Here’s why the TLT ETF and DXY index diverged after US NFP data

full version at invezz

The iShares 20+ Year Treasury Bond ETF (TLT) rose by more than 1% on Friday while the US dollar index (DXY) dived by over 70 basis points after the US nonfarm payrolls (NFP) data. US equities soared, with the Dow Jones and S&P 500 spiked by over 1.30%.

Weak US NFP data

The US published a weak jobs report on Friday. According to the Bureau of Labor Statistics (BLS), the unemployment rate rose from 3.8% in March to 3.9% in April. Analysts were expecting the figure to remain unchanged at 3.8%.

The economy created 175k jobs in April, missing the estimated 238k. It was a sharp reversal after the economy added over 315k jobs in the previous month.

Other parts of the report were not good too. The average weekly hours dropped from 34.4 to 34.3 while the average hourly earnings rose by 3.9%. Wages have been growing by over 4% in the past few months. The participation rate remained at 62.7%.

These numbers confirm that the economy is weakening.
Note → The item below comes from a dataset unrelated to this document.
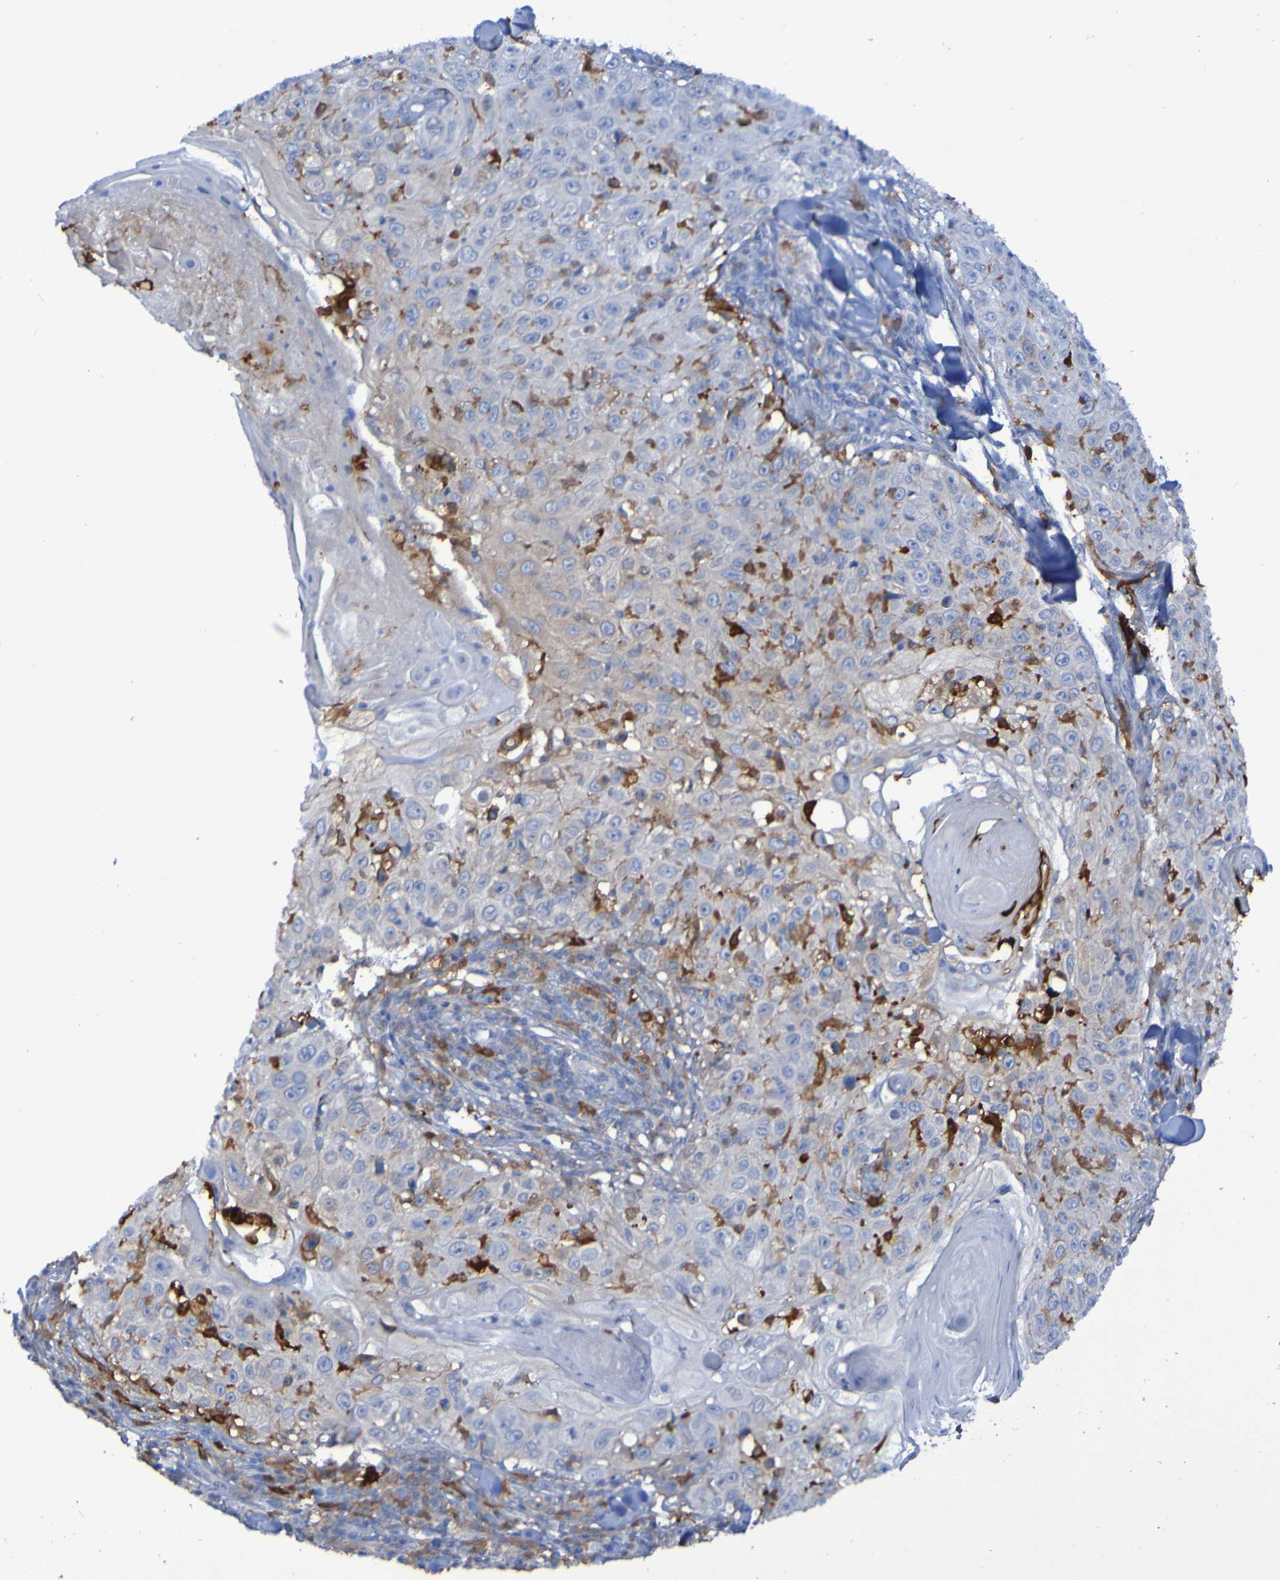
{"staining": {"intensity": "moderate", "quantity": "<25%", "location": "cytoplasmic/membranous"}, "tissue": "skin cancer", "cell_type": "Tumor cells", "image_type": "cancer", "snomed": [{"axis": "morphology", "description": "Squamous cell carcinoma, NOS"}, {"axis": "topography", "description": "Skin"}], "caption": "A histopathology image showing moderate cytoplasmic/membranous expression in about <25% of tumor cells in skin cancer, as visualized by brown immunohistochemical staining.", "gene": "MPPE1", "patient": {"sex": "male", "age": 86}}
Last week, a report by the Bureau of Economic Analysis (BEA) revealed that the economy expanded by 1.6% in Q1, down from 3.4% in the previous month.

Earlier this week, a report by the Conference Board noted that consumer confidence dived sharply in April. It dropped to its lowest level in months. That was notable since consumer spending is the biggest part of the economy. 

On Wednesday, a separate report by the Institute of Supply Management (ISM) revealed that the manufacturing PMI dropped to 49.2 in April. A PMI figure of less than 50 is usually a sign that a sector is contracting.

Implication on the Fed

Therefore, the TLT, QQQ, and SPY ETFs jumped while the US dollar index tumbled because of these numbers implications to the Federal Reserve. 

While inflation is still red hot, analysts now believe that the Fed will start to cut interest rates later this year. The swap market points to a rate cut starting in the third or fourth quarter of the year. It also expects two rate cuts this year.

That explains why Treasury bond yields tumbled after the report. The 10-year yield retreated to 4.49% while the 5-year fell to 4.55%. Bond yields move inversely to prices. In a note, Dan Suzuki, an analyst at Richard Bernstein Advisors said:

“It pretty broadly suggests job growth is modestly easing but not collapsing, which helps wage pressures come down. Meanwhile, manufacturing jobs and hours were solid, which indicates that part of the economy continues to have solid support.”

It is unclear whether this price action in the TLT and DXY index will hold as the focus now shifts to the US Consumer Price Index (CPI) report scheduled for May 15th. There are signs that inflation held steady in April as energy prices and industrial metal prices soared. It is also worth noting that initial pops after a big report tends to be short-lived.